++++ Data to examine ++++

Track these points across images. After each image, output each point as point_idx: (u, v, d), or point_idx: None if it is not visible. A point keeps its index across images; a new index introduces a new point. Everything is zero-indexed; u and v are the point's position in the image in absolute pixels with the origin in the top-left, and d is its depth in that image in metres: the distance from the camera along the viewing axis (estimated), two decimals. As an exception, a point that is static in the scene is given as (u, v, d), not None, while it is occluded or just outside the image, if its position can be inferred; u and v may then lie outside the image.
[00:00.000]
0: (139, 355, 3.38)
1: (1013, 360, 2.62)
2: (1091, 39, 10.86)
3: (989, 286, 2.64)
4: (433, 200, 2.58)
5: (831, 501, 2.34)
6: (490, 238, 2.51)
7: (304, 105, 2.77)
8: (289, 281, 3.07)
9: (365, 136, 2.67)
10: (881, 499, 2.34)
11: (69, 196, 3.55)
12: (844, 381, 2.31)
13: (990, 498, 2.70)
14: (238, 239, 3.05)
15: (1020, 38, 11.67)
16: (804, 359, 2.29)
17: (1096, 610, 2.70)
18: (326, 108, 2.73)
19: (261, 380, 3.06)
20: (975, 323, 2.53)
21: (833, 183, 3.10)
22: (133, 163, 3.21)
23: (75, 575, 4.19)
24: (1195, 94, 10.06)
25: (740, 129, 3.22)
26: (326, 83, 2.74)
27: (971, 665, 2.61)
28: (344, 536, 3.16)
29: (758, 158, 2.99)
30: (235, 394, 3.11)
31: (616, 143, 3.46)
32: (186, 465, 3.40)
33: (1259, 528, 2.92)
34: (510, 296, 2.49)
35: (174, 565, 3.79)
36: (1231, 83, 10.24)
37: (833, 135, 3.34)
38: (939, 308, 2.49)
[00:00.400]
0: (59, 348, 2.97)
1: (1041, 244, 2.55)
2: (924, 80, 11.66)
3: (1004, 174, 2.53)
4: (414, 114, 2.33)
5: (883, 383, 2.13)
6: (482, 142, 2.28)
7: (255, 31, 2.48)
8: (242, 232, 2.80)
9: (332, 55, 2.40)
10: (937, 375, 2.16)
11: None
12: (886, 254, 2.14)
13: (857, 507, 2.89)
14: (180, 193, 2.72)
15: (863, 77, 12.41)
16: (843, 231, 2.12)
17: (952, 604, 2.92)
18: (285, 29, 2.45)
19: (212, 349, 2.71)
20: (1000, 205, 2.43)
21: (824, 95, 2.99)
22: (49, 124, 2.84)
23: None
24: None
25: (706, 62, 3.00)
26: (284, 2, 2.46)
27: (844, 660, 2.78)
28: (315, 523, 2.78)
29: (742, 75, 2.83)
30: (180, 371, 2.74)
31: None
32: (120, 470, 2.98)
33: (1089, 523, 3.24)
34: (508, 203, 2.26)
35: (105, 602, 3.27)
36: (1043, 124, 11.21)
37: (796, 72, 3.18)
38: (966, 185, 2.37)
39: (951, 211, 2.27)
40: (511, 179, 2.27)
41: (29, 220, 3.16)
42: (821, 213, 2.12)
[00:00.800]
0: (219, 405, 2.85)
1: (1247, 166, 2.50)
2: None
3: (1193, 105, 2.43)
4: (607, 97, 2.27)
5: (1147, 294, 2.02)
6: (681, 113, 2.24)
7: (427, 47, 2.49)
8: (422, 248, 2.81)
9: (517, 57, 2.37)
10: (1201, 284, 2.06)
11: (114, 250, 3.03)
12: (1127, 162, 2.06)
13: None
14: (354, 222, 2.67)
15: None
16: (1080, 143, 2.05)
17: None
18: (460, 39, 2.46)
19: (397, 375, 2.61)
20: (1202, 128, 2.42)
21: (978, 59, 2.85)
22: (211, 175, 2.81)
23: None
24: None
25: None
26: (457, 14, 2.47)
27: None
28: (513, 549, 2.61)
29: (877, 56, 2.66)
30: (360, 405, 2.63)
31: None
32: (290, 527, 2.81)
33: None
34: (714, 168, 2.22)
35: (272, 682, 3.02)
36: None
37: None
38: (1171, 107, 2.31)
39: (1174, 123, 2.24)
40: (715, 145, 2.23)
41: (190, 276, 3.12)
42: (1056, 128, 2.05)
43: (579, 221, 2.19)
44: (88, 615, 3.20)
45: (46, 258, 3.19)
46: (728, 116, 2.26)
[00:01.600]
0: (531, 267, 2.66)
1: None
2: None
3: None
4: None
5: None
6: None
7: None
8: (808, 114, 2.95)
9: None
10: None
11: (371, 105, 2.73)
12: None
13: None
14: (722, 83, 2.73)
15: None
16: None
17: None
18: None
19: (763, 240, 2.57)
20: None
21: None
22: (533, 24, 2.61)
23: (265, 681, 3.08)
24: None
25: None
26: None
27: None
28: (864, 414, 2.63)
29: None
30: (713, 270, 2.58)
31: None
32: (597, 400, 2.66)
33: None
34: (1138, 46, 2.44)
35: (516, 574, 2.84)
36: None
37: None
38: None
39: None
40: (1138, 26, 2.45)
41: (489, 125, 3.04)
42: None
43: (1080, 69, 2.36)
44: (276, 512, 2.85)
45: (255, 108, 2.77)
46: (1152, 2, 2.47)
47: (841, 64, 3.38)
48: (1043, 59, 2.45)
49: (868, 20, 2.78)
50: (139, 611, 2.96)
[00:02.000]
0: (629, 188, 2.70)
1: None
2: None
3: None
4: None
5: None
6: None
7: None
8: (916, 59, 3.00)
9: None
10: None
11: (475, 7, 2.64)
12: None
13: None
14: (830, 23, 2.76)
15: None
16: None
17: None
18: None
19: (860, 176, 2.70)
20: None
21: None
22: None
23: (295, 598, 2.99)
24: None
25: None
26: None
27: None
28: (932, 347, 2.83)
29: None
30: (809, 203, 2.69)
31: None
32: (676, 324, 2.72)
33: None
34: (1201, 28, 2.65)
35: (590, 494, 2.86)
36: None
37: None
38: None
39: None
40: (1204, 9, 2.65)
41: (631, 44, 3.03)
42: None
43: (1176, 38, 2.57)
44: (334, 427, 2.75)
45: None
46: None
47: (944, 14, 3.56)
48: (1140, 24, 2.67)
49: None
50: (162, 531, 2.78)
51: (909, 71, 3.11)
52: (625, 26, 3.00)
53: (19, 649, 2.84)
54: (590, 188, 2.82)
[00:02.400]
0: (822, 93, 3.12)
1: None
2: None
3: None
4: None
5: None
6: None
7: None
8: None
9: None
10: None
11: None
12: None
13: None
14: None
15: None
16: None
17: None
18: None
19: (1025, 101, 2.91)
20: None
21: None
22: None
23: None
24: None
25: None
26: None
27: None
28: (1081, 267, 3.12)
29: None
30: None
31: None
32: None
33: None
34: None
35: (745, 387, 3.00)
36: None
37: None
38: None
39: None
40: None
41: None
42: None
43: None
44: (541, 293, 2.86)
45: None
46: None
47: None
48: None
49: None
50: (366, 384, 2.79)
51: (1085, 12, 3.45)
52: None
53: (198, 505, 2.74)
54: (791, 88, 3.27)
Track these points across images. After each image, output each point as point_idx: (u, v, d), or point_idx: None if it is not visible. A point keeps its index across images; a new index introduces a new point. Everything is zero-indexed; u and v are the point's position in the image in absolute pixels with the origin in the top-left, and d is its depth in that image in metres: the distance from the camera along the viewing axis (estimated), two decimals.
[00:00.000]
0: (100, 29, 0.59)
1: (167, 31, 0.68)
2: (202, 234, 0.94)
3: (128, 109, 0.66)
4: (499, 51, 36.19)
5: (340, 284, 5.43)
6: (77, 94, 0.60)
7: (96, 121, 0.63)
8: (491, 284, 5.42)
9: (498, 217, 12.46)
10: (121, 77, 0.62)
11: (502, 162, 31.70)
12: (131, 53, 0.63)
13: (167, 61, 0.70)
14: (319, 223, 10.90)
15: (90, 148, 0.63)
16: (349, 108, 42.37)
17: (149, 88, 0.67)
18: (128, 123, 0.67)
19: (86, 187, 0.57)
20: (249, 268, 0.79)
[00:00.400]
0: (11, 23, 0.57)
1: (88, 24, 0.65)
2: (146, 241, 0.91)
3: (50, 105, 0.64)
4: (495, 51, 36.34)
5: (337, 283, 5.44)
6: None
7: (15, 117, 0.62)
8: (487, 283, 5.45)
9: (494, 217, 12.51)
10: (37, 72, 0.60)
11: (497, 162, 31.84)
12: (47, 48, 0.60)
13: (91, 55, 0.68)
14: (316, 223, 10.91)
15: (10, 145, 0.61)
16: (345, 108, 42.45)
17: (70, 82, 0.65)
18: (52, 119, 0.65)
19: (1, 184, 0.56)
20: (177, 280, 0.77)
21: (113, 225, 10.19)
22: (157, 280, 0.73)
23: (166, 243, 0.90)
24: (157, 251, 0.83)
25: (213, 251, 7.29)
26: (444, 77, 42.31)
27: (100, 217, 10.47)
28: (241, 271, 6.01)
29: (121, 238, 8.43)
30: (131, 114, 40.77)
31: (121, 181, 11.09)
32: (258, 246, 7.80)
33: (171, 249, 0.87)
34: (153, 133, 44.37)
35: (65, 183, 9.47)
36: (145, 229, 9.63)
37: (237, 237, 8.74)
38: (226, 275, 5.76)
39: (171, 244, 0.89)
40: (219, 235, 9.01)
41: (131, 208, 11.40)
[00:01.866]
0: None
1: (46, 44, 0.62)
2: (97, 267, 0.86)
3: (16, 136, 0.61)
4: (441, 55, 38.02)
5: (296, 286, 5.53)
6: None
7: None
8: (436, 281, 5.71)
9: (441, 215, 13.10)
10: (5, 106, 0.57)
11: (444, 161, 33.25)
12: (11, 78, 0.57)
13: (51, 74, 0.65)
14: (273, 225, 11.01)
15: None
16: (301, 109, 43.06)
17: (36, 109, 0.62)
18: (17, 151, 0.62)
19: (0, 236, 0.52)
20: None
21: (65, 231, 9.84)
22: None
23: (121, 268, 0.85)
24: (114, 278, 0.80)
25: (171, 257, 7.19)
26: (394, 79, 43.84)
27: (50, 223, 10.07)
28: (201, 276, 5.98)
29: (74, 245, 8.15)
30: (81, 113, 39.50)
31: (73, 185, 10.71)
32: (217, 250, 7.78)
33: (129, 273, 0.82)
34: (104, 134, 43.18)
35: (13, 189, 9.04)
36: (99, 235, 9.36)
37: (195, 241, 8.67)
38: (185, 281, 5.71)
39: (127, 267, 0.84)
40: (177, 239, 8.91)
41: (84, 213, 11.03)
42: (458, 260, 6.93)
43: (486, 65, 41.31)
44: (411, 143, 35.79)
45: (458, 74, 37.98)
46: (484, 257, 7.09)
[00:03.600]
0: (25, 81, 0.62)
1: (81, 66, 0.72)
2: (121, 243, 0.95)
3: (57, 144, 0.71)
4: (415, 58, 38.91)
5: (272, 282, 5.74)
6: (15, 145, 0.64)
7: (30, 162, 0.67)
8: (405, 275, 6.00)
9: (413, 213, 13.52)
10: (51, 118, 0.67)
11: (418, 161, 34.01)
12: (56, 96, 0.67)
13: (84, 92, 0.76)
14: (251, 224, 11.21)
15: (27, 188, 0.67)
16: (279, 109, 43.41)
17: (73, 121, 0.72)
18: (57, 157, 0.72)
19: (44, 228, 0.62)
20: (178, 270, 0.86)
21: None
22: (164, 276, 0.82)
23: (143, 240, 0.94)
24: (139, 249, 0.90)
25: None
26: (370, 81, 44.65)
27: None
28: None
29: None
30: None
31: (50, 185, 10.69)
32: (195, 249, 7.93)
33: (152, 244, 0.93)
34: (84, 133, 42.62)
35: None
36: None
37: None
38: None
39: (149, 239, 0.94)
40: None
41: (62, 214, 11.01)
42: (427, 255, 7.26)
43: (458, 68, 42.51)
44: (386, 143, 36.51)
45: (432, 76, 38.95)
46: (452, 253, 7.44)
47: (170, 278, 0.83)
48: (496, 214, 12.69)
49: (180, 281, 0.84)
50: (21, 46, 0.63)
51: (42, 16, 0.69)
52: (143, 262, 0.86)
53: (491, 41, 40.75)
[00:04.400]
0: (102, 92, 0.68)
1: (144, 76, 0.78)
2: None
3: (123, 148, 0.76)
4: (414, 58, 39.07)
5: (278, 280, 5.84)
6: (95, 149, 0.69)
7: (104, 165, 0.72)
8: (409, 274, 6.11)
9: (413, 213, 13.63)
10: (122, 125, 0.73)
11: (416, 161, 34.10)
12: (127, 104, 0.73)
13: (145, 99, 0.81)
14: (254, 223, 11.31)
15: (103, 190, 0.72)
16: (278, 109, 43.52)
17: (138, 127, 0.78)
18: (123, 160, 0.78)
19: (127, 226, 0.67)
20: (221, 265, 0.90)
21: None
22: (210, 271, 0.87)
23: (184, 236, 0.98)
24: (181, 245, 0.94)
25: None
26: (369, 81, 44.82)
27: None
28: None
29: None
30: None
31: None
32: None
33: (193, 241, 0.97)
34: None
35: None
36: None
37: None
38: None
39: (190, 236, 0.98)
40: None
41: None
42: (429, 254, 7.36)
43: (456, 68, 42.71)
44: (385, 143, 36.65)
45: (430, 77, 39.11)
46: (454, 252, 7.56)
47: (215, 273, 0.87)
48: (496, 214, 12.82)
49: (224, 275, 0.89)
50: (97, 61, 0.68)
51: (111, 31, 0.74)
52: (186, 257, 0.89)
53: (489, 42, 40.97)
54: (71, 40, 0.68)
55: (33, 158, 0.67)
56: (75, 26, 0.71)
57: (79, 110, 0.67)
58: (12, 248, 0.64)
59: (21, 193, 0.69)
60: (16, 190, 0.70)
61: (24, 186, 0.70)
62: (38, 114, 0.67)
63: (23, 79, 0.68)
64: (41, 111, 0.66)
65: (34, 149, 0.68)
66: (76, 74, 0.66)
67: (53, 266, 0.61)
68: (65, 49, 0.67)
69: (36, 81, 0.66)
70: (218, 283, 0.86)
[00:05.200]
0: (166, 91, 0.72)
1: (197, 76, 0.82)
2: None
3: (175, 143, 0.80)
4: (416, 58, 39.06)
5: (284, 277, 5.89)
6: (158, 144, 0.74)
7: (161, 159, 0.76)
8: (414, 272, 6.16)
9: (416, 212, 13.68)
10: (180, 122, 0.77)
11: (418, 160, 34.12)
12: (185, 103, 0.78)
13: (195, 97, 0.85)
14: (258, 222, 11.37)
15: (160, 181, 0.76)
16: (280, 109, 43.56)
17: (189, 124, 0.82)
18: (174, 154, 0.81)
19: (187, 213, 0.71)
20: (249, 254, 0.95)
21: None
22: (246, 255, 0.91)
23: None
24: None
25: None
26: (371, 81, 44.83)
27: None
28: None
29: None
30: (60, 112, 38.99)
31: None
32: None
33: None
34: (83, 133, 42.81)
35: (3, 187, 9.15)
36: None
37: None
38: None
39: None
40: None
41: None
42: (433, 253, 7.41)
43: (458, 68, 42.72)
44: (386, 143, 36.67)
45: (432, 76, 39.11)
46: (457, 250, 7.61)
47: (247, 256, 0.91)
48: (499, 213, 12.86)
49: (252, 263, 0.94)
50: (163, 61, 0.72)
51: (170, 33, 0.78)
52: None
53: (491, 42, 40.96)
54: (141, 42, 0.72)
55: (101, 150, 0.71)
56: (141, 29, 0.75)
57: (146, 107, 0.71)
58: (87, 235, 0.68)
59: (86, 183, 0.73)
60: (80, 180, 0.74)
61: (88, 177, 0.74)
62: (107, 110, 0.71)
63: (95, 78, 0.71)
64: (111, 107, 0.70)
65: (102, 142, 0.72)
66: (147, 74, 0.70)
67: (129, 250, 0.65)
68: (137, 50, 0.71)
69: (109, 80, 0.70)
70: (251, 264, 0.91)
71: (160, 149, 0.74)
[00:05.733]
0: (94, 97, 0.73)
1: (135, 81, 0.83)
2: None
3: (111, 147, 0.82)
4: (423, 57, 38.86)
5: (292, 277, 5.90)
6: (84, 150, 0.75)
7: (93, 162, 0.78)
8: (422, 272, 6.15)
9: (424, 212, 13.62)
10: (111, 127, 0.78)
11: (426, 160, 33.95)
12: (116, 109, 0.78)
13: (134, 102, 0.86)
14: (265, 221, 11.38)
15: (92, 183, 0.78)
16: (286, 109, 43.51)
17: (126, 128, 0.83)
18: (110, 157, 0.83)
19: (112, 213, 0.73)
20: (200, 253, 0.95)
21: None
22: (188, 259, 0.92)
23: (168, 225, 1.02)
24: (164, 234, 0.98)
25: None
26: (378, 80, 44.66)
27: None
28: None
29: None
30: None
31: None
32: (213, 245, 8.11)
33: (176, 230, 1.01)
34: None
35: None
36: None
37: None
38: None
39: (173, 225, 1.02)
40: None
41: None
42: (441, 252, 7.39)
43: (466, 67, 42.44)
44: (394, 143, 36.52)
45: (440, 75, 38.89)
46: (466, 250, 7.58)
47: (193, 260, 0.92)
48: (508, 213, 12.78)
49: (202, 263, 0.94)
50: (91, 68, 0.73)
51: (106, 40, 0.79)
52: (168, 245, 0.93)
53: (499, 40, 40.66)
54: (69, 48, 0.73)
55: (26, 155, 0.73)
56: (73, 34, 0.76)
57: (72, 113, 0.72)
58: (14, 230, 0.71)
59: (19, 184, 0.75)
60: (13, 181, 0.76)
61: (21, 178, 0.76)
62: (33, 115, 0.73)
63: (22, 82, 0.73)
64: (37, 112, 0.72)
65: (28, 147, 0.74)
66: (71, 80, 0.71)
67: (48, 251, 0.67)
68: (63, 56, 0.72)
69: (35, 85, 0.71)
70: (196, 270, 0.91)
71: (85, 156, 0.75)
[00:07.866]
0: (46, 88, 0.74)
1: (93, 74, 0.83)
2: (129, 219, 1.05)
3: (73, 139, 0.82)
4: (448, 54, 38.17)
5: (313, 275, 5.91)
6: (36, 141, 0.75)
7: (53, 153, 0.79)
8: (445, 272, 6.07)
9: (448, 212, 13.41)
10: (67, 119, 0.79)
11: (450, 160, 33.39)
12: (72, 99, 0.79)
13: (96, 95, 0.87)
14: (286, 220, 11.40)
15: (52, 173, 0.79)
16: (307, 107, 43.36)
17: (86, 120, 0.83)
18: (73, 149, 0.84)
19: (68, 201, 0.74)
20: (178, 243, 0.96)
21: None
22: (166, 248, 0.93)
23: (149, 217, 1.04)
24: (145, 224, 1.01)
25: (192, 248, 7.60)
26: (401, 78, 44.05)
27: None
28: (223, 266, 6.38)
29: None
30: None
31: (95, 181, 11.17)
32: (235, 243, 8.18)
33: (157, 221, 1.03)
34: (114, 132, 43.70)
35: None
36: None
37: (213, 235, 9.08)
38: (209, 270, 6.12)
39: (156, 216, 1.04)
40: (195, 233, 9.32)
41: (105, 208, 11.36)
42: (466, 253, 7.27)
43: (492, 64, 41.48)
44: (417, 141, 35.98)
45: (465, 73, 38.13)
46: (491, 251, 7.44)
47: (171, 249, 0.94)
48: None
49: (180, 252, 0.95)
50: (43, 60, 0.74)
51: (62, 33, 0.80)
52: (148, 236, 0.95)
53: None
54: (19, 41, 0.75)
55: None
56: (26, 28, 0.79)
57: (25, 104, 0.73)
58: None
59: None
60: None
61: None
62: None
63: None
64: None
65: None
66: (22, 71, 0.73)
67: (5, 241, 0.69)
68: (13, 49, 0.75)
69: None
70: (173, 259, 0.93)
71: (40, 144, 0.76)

++++

Try it — All that should appear in the response is the run of lines from the first line of the entries through the line containing "38: (939, 308, 2.49)", copied exactly.

Response below —
Track these points across images. After each image, output each point as point_idx: (u, v, d), or point_idx: None if it is not visible. A point keeps its index across images; a new index introduces a new point. Everything is zero-indexed; u and v are the point's position in the image in absolute pixels with the origin in the top-left, and d is its depth in that image in metres: the distance from the camera along the viewing axis (estimated), two decimals. As an exception, a point that is static in the scene is given as (u, v, d), not None, while it is occluded or just outside the image, if its position can be inferred; u and v may then lie outside the image.
[00:00.000]
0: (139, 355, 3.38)
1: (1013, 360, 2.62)
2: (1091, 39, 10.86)
3: (989, 286, 2.64)
4: (433, 200, 2.58)
5: (831, 501, 2.34)
6: (490, 238, 2.51)
7: (304, 105, 2.77)
8: (289, 281, 3.07)
9: (365, 136, 2.67)
10: (881, 499, 2.34)
11: (69, 196, 3.55)
12: (844, 381, 2.31)
13: (990, 498, 2.70)
14: (238, 239, 3.05)
15: (1020, 38, 11.67)
16: (804, 359, 2.29)
17: (1096, 610, 2.70)
18: (326, 108, 2.73)
19: (261, 380, 3.06)
20: (975, 323, 2.53)
21: (833, 183, 3.10)
22: (133, 163, 3.21)
23: (75, 575, 4.19)
24: (1195, 94, 10.06)
25: (740, 129, 3.22)
26: (326, 83, 2.74)
27: (971, 665, 2.61)
28: (344, 536, 3.16)
29: (758, 158, 2.99)
30: (235, 394, 3.11)
31: (616, 143, 3.46)
32: (186, 465, 3.40)
33: (1259, 528, 2.92)
34: (510, 296, 2.49)
35: (174, 565, 3.79)
36: (1231, 83, 10.24)
37: (833, 135, 3.34)
38: (939, 308, 2.49)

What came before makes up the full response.